Затем детская жизнь моя становится разнообразнее. Я всё больше замечаю быт усадьбы, всё чаще бегаю в Выселки, был уже в Рождестве, в Новосёлках, у бабушки в Батурине…
В усадьбе на восходе солнца, с первым щебетаньем птиц в саду, просыпается отец. Совершенно убеждённый, что все должны просыпаться вместе с ним, он громко кашляет, громко кричит: «Самовар!» Просыпаемся и мы, с радостью от солнечного утра, — других, повторяю, я всё ещё не хочу или не могу замечать, — с нетерпеливым желаньем поскорее бежать в вишенник, рвать наши любимые вишни — наклёванные птицами и подпечённые солнцем. На скотном дворе, по-утреннему, ново, скрипят в это время ворота, оттуда с рёвом, визгом, хлопаньем кнутов выгоняют на сочный утренний корм коров, свиней, серо-кудрявую, плотную, волнующуюся отару овец, гонят поить на полевой пруд лошадей, и от топота их сильного, дружного табуна гудит земля, меж тем как в людской избе и белой кухне уже пылает оранжевый огонь в печах и начинается работа стряпух, смотреть и обонять которую лезут под окна и на пороги собаки, часто с визгом от них отскакивающие… После чая отец иногда едет со мной на беговых дрожках в поле, где, смотря по времени, или пашут, то есть идут и идут, качаясь, оступаясь в мягкой борозде, приноравливая к натуживающейся лошади и себя, и тяжело скрипящую соху, на подвои которой лезут серые пласты земли, разутые, без шапок мужики, или выпалывают то просо, то картошки несметные девки, радующие своей пестротой, бойкостью, смехом, песнями, или на зное косят, со свистом, размашисто, приседая и раскорячиваясь, валят густую стену жаркой жёлтой ржи косцы с почерневшими от пота спинами, с расстёгнутыми воротами, с ремешками вокруг головы, а следом за ними работают граблями и, сгибаясь, наклоняясь, борются с колкими головастыми снопами, пахнущими разогретой на солнце золотой ржаной соломой, мнут их коленом и туго вяжут подоткнутые бабы… Какой это непередаваемо-очаровательный звук — звук натачиваемой косы, по блестящему лезвию которой то с одной, то с другой стороны ловко мелькает шершавая от песку, обмокнутая в воду лопаточка! Всегда есть косец, который непременно восхитит — расскажет, что он чуть-чуть не скосил целое перепелиное гнездо, чуть-чуть не поймал перепёлку, пополам перехватил змею. А про баб я уже знаю, что иногда они вяжут и ночью, если ночь лунная, — днём слишком сухо, сыплется зерно, — и чувствую поэтическую прелесть этой ночной работы…

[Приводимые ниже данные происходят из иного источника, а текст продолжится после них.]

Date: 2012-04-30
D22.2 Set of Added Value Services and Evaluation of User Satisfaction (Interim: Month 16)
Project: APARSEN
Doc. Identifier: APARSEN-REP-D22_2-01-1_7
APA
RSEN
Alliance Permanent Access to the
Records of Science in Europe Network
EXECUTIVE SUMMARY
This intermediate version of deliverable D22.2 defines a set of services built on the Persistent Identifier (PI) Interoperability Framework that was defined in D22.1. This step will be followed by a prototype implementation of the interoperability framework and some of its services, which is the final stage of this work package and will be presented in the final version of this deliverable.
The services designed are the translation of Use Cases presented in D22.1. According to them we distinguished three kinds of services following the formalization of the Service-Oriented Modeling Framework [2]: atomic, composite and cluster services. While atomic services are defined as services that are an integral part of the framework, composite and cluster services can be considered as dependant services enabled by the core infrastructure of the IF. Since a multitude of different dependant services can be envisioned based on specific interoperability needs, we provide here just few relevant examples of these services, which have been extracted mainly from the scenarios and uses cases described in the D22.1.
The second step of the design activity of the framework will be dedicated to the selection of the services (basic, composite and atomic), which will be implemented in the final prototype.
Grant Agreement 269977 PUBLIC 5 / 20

Много ли таких дней помню я? Очень, очень мало, утро, которое представляется мне теперь, складывается из отрывочных, разновременных картин, мелькающих в моей памяти. Полдень помню такой: жаркое солнце, волнующие кухонные запахи, бодрое предвкушенье уже готового обеда у всех возвращающихся с поля, — у отца, у загорелого, с кудрявой рыжей бородой старосты, крупно и валко едущего на потном иноходце, у работников, косивших с косцами и теперь въезжающих во двор на возу подкошенной вместе с цветами на межах травы, на которой лежат сверкающие косы, и у тех, что пригнали с пруда выкупанных, зеркально блещущих лошадей, с тёмных хвостов и грив которых струится вода… В такой полдень видел я однажды брата Николая, тоже на возу, на траве с цветами, приехавшего с поля с Сашкой, девкой из Новосёлок. Я уже что-то слышал о них на дворне — что-то непонятное, но почему-то запавшее мне в сердце. И теперь, увидав их вдвоём на возу, вдруг с тайным восторгом почувствовал их красоту, юность, счастье. Она, высокая, худощавая, ещё совсем почти девочка, тонколикая, сидела с кувшином в руке, отвернувшись от брата, свесив с воза босые ноги, опустив ресницы; он, в белом картузе, в батистовой косоворотке, с расстёгнутым воротом, загорелый, чистый, юный, держал вожжи, а сам смотрел на неё сияющими глазами, что-то говорил ей, радостно, любовно улыбаясь…
Помню поездки к обедне, в Рождество.
Тут всё необычайно, празднично: кучер в жёлтой шёлковой рубахе и плисовой безрукавке на козлах тарантаса, запряжённого тройкой; отец с свежевыбритым подбородком и по-городскому одетый, в дворянском картузе с красным околышем, из-под которого ещё мокро чернеют по-старинному, косицами начёсанные от висков к бровям волосы, мать в красивом, лёгком платье со множеством оборок; я, напомаженный, в шёлковой рубашечке, с праздничной напряжённостью в душе и теле…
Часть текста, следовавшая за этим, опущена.